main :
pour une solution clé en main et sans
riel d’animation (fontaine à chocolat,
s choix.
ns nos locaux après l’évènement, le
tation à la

════════

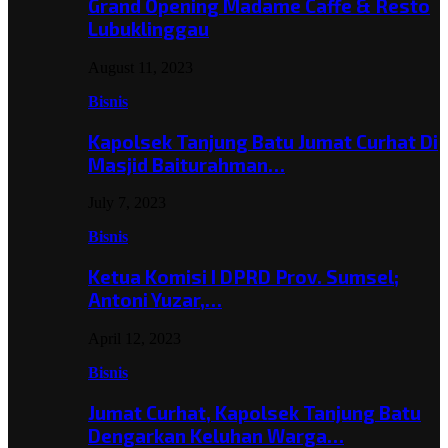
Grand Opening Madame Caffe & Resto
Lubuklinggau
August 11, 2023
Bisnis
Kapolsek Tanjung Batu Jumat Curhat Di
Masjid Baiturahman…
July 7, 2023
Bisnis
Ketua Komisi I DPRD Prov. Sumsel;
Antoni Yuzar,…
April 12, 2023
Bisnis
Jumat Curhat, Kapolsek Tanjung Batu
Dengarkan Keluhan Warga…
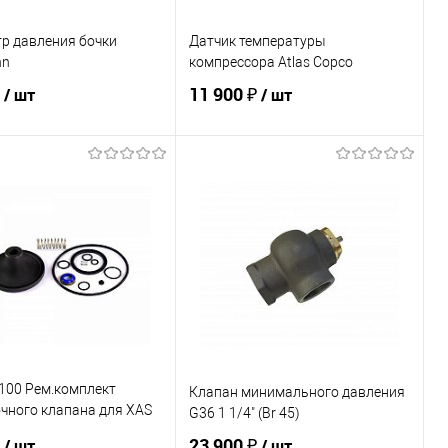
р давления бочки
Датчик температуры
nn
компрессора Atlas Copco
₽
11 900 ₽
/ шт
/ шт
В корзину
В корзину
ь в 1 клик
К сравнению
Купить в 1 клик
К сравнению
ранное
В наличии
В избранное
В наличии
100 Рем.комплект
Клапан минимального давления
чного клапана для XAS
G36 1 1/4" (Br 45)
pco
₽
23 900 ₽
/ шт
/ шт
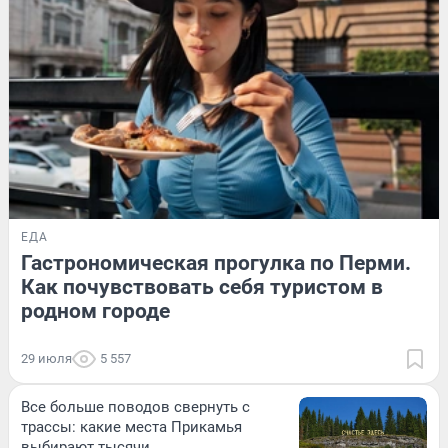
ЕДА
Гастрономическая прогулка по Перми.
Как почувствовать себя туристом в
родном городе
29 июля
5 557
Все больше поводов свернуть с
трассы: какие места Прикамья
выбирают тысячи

════════

— What this task involves —
Look through the records and copy down every line that holds "Tanjung".

— Response to the exercise —
Kapolsek Tanjung Batu Jumat Curhat Di
Jumat Curhat, Kapolsek Tanjung Batu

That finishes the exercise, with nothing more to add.